Camélia Ntoutoume Leclercq, figure familière de la société civile et ancienne ministre sous la transition, conserve sa place au sommet de l’Éducation nationale, de l’Instruction civique et de la Formation professionnelle, désormais avec le rang de ministre d’État. Tout comme l’universitaire Ulrich Manfoumbi, elle incarne ce pont entre rupture et continuité, essentiel à l’équilibre du nouvel exécutif.
La Défense reste entre les mains de Brigitte Onkanowa, tandis qu’Hermann Immongault prend le contrôle du ministère de l’Intérieur, dans une conjoncture sécuritaire sous tension, où les défis de décentralisation s’ajoutent à ceux de la cohésion nationale. Séraphin Akure Davain hérite de la Justice, avec la double casquette de Garde des Sceaux et chargé des Droits humains ,un poste stratégique dans un pays en reconstruction institutionnelle.
Le ministère de la Mer, de la Pêche et de l’Économie bleue est confié à Laurence Mengue-Me-Nzoghe, qui occupe également le rôle de porte-parole du gouvernement. L’accent mis sur l’économie bleue traduit une volonté de diversification économique tournée vers la valorisation des ressources maritimes, dans un pays à la façade maritime encore sous-exploitée.
Les figures de la réforme, de la planification, de l’environnement ou encore de la digitalisation trouvent également leur place dans ce nouveau dispositif. Mark Doumba est chargé de l’Économie numérique, de la Digitalisation et de l’Innovation, tandis que Mays Mouissi hérite de l’Environnement, de l’Écologie et du Climat. Des portefeuilles de plus en plus stratégiques, à l’heure où le Gabon tente de se positionner comme un leader régional sur les questions climatiques et technologiques.

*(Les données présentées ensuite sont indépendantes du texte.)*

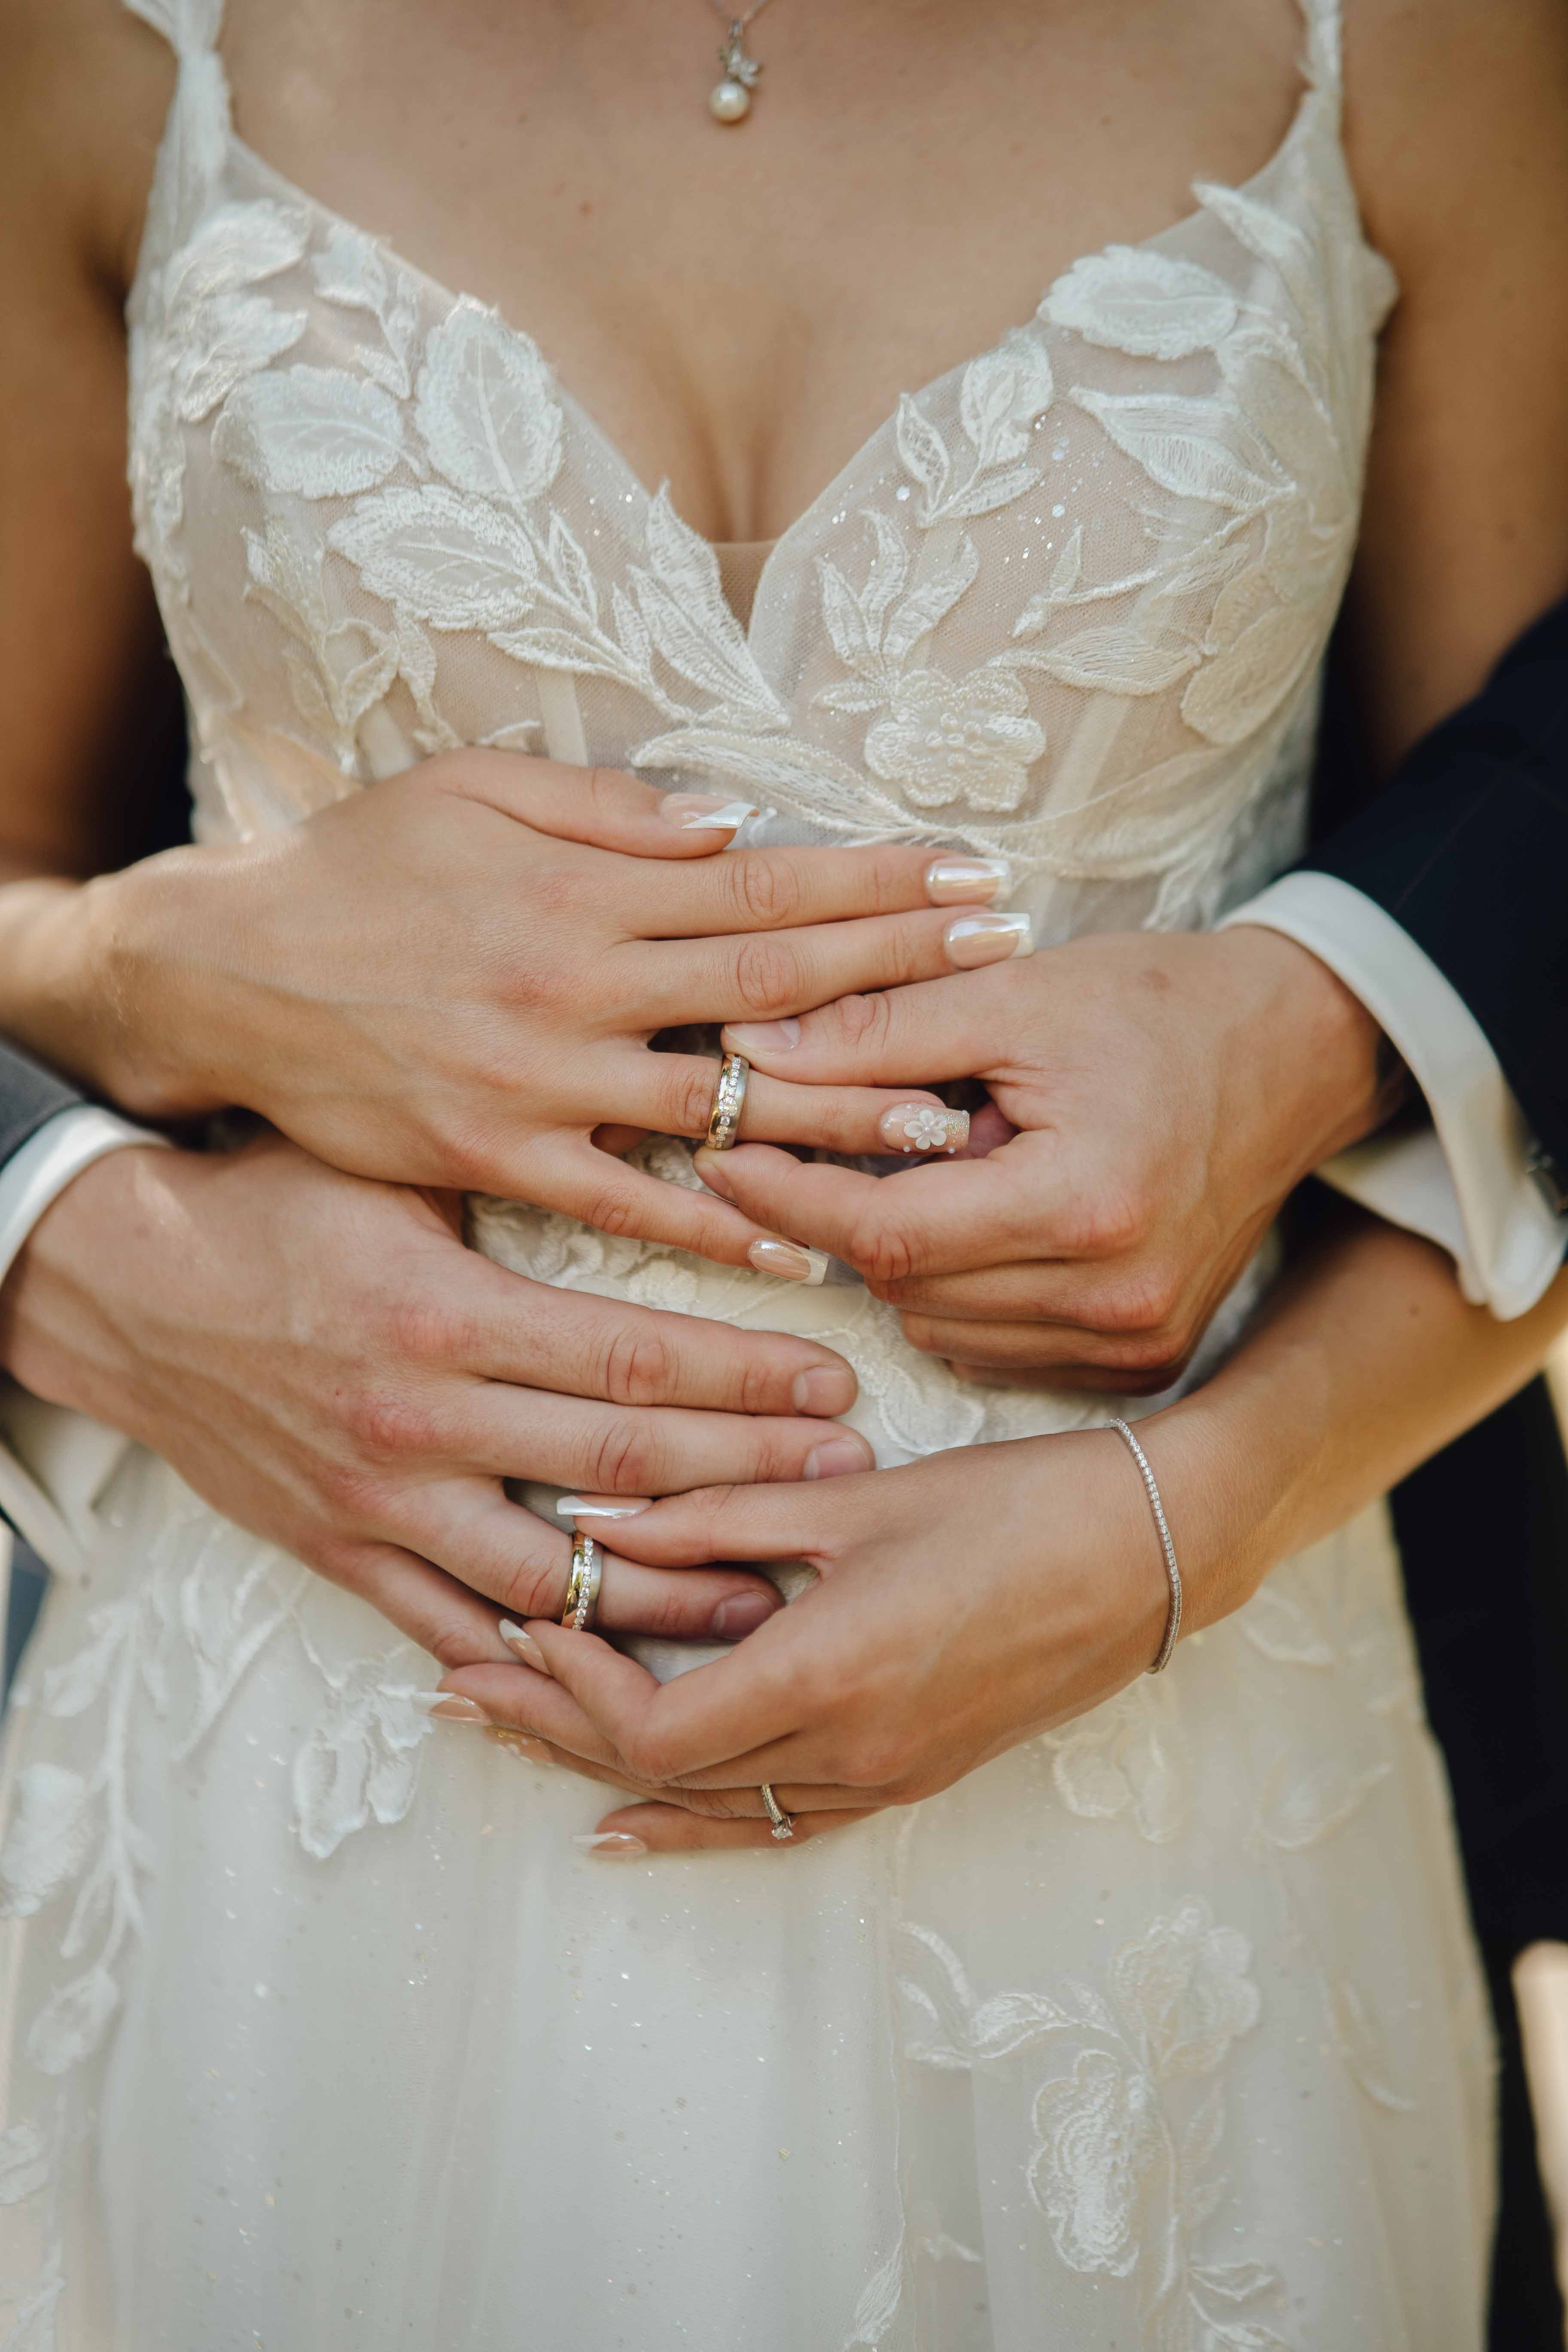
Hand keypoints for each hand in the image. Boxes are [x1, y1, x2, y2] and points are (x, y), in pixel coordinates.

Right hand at [0, 1131, 878, 1669]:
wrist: (123, 1286)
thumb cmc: (273, 1208)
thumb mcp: (401, 1171)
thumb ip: (524, 1185)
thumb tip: (666, 1157)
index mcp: (448, 1316)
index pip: (635, 1362)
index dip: (749, 1379)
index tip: (835, 1384)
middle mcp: (420, 1420)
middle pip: (621, 1470)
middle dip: (748, 1480)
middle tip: (846, 1486)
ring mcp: (377, 1502)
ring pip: (552, 1578)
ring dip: (667, 1596)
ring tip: (763, 1599)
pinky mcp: (338, 1553)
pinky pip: (449, 1629)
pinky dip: (531, 1662)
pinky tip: (612, 1674)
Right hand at [31, 753, 1011, 1265]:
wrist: (225, 972)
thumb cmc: (355, 868)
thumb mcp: (468, 790)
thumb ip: (604, 810)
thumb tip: (729, 822)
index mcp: (579, 892)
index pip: (764, 886)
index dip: (877, 883)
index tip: (976, 878)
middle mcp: (574, 986)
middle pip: (769, 986)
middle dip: (901, 973)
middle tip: (1012, 971)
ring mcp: (538, 1083)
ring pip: (717, 1105)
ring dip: (842, 1113)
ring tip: (956, 1120)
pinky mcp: (497, 1159)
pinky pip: (627, 1205)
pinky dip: (716, 1225)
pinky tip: (802, 1242)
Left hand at [433, 1411, 1240, 1853]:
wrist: (1147, 1553)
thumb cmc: (1014, 1505)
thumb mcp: (853, 1498)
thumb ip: (717, 1514)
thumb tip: (593, 1522)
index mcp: (825, 1679)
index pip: (651, 1729)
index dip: (570, 1689)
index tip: (519, 1624)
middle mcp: (846, 1753)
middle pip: (658, 1778)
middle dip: (552, 1731)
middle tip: (463, 1688)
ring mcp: (881, 1777)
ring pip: (710, 1807)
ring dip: (603, 1773)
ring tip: (515, 1738)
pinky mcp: (908, 1775)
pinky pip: (776, 1822)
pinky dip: (694, 1820)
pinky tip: (634, 1823)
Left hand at [700, 924, 1392, 1386]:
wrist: (1296, 1053)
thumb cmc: (1160, 1006)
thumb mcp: (1017, 992)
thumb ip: (879, 1030)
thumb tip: (747, 1058)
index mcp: (1087, 1204)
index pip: (885, 1230)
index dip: (789, 1192)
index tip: (723, 1151)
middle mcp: (1115, 1298)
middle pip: (905, 1284)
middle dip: (841, 1214)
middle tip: (806, 1143)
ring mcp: (1135, 1341)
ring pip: (940, 1323)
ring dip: (901, 1255)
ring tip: (931, 1167)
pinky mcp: (1143, 1359)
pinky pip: (995, 1345)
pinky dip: (961, 1291)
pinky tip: (982, 1218)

Au rang d’autres portefeuilles récemment confiés, Adrien Mougougou, professeur reconnu du corps médical, prend la tête du ministère de la Santé, avec pour mandat de restaurer un système sanitaire éprouvé par des décennies de négligence.
À ses côtés, Odette Polo épouse Panzou, en charge de l’Agriculture, de l’Élevage et du Développement rural, portera le chantier sensible de la souveraineté alimentaire.Sosthène Nguema Nguema se voit confier le ministère du Pétrole et du Gaz, secteurs toujours au cœur des recettes publiques.
Aux Mines, Gilles Nembe devra repenser l’exploitation dans une optique de transparence et de transformation locale. Maurice Ntossui Allogo, quant à lui, prend la direction des Eaux et Forêts, un poste scruté de près en raison des tensions persistantes entre activités humaines et préservation de la biodiversité.
Le ministère du Tourisme durable et de l’Artisanat revient à Pascal Ogoulit Sifon, tandis que Philippe Tonangoye hérite de celui de l’Eau et de l’Énergie, avec l’ambition d’élargir l’accès universel à ces ressources de base. À la tête de la Planification et de la Prospective, Louise Myvono devra accompagner les projections de ce nouveau Gabon en mutation.
Sur le terrain social, Nadine Awanang épouse Anato supervise les Affaires sociales et l’Inclusion, pendant que Élodie Diane Poufoue épouse Sandjoh prend en charge la Femme, la Famille et la Protection de l’Enfance. Le ministère du Travail, du Plein emploi et du Dialogue social revient à Patrick Bareba-Isaac, qui devra réconcilier attentes sociales et contraintes budgétaires.
Enfin, Marcelle Ibinga épouse Tsikisa pilotera la Fonction publique et le Renforcement des capacités, tandis que Simplice Désiré Mamboula dirige l’Enseignement supérieur et la Recherche scientifique. Le ministère de la Communication et des Médias est attribué à Paul-Marie Gondjout, bouclant ainsi la liste de ce gouvernement à 30 visages, attendu au tournant de l’efficacité.
Des profils techniques, des femmes en nombre significatif, des ministères réorganisés autour de la logique de résultats : ce premier gouvernement de la 5e République se veut l’incarnation d’un changement de cap.